Com v. Yong: Collective Knowledge Doctrine Affirmed

When two police officers independently have the information necessary to constitute probable cause, but they have not communicated these facts to each other, is the arrest of the defendant constitutional? The Supreme Court of Pennsylvania says yes, in a 4-2 ruling in Commonwealth v. Yong.

Mr. Yong’s suspected drug dealing in Philadelphia (home of the World Champions) was the subject of surveillance by the Philadelphia Police in 2011. During that time, he was observed by Officers McCook and Morales conducting marijuana transactions. The record reveals that Officer McCook “met up with . . . other officers” and “brief[ed] them on the execution of the search warrant.” One of these other officers was Officer Gibson, who arrested Yong during the search and discovered a gun on his person. Marijuana was recovered in substantial amounts from the premises, and Yong was charged with various drug related crimes.

The collective knowledge doctrine allows officers to have the knowledge of other police officers “imputed” to them for Fourth Amendment purposes. Two approaches have been adopted by courts: vertical and horizontal. The vertical approach involves a situation where an officer with probable cause orders another officer to act (“Arrest that man!”). Courts have broadly ruled this this situation imputes probable cause. The horizontal approach is the controversial one—can a group of officers, each of whom holds a piece of the puzzle, be rendered a unit for the purpose of probable cause?
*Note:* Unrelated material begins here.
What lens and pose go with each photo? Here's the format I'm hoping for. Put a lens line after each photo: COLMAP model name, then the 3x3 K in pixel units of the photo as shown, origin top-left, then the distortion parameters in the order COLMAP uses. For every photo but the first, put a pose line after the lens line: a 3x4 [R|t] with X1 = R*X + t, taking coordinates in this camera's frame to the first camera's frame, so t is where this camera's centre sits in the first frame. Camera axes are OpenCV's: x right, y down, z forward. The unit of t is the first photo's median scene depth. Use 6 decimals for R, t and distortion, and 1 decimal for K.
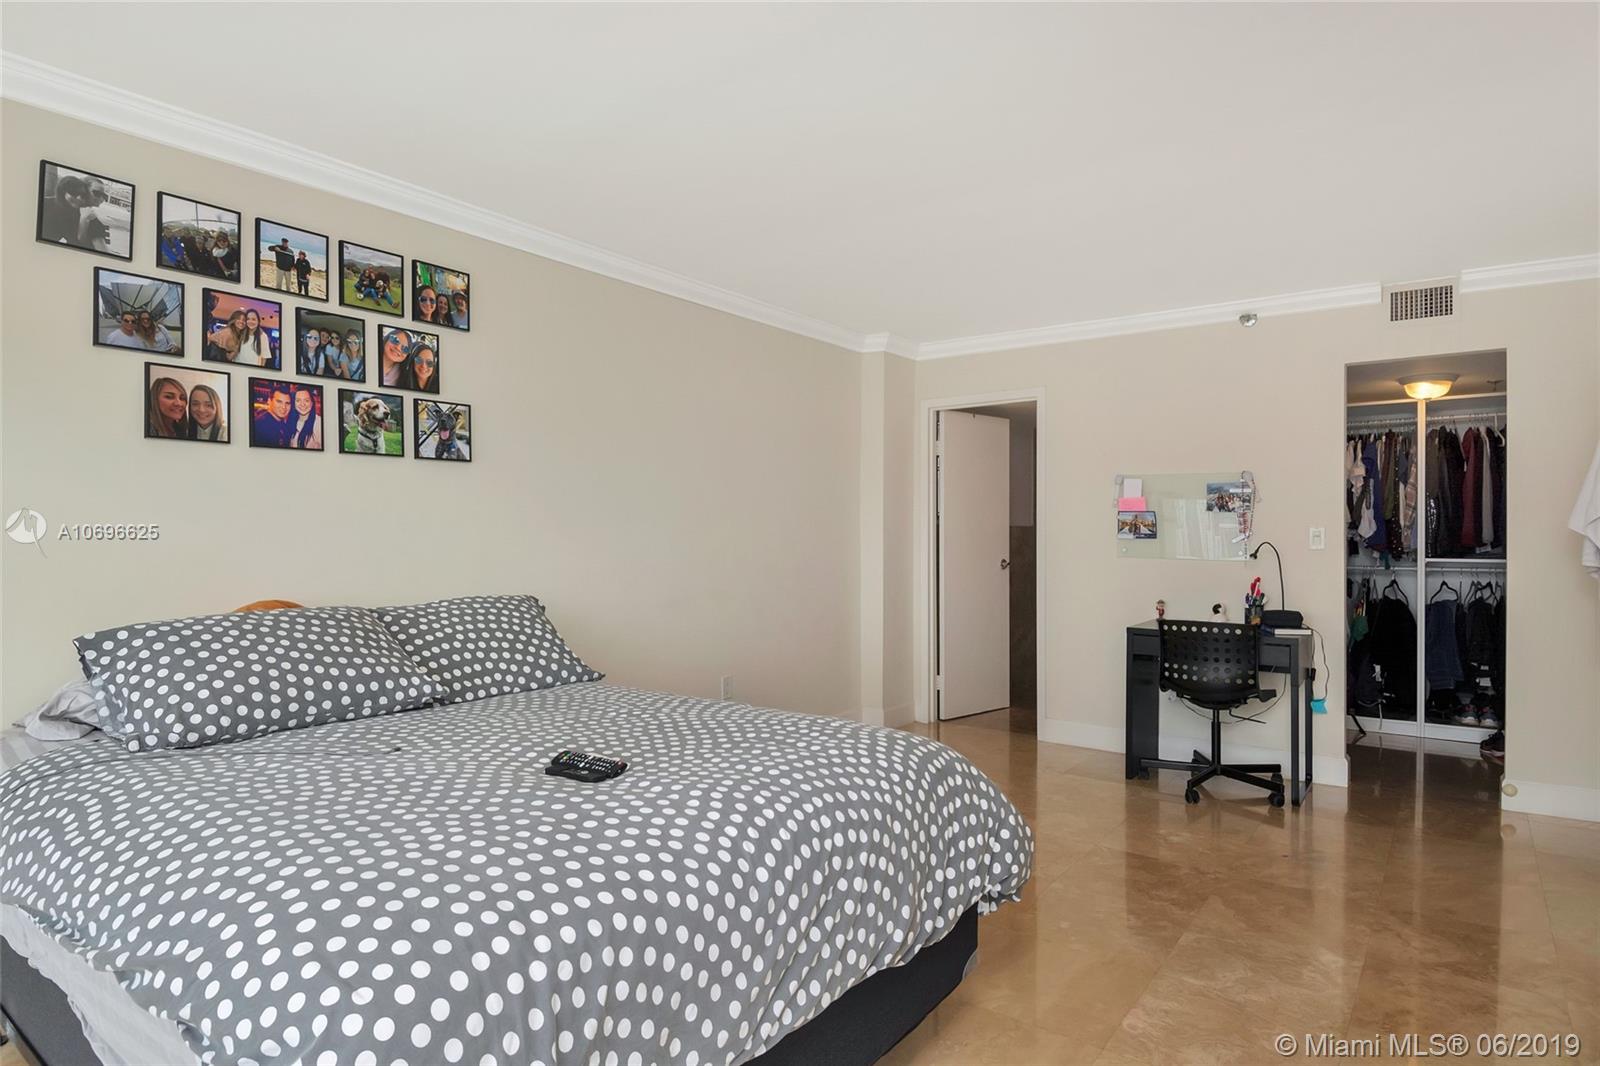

Majority by Mundy: Officer with Probable Cause may impute his knowledge to another Officer

Justice Mundy, writing for the 4-member majority, writes that the knowledge of a police officer with probable cause may be imputed to the arresting officer under the collective knowledge doctrine if they “are working in a coordinated investigation and not as independent law enforcement personnel . . . coincidentally.” Noting that there are “serious concerns for protecting citizens from unconstitutional intrusions,” the majority rejects the horizontal approach, but finds that a vertical approach is supported by the facts of this case.

The majority places particular weight on the pre-search briefing that took place. Surely there was communication of probable cause at that time, or at the very least, an order to arrest Yong if he was seen. Accordingly, the majority has no qualms that an illegal search took place here. “[W]e maintain that Pennsylvania adheres to the vertical approach of the collective knowledge doctrine, which instructs that an officer with the requisite level of suspicion may direct another officer to act in his or her stead.”

Dissent by Donohue: Proof of Communication should be Required for Vertical Approach

Justice Donohue dissents, accusing the majority of “announc[ing] a new rule that permits uncommunicated knowledge of one police officer to justify an arrest conducted by another officer.” Donohue would require evidence of actual communication, not imputed authority.

Conclusion: An Odd Vehicle for this Holding

Appellate courts traditionally look for good “vehicles” to resolve major issues of law. In other words, they prefer cases that cleanly present the issue. In this case, the Court, having found vertical collective knowledge, need not have made any determination on the horizontal approach. Clearly, the Court was eager to provide guidance on this, and to some extent, it is appreciated by practitioners at the criminal bar. Nonetheless, the Court usually tries to take cases where an analysis can take place without leaving the facts at hand, which did not happen here.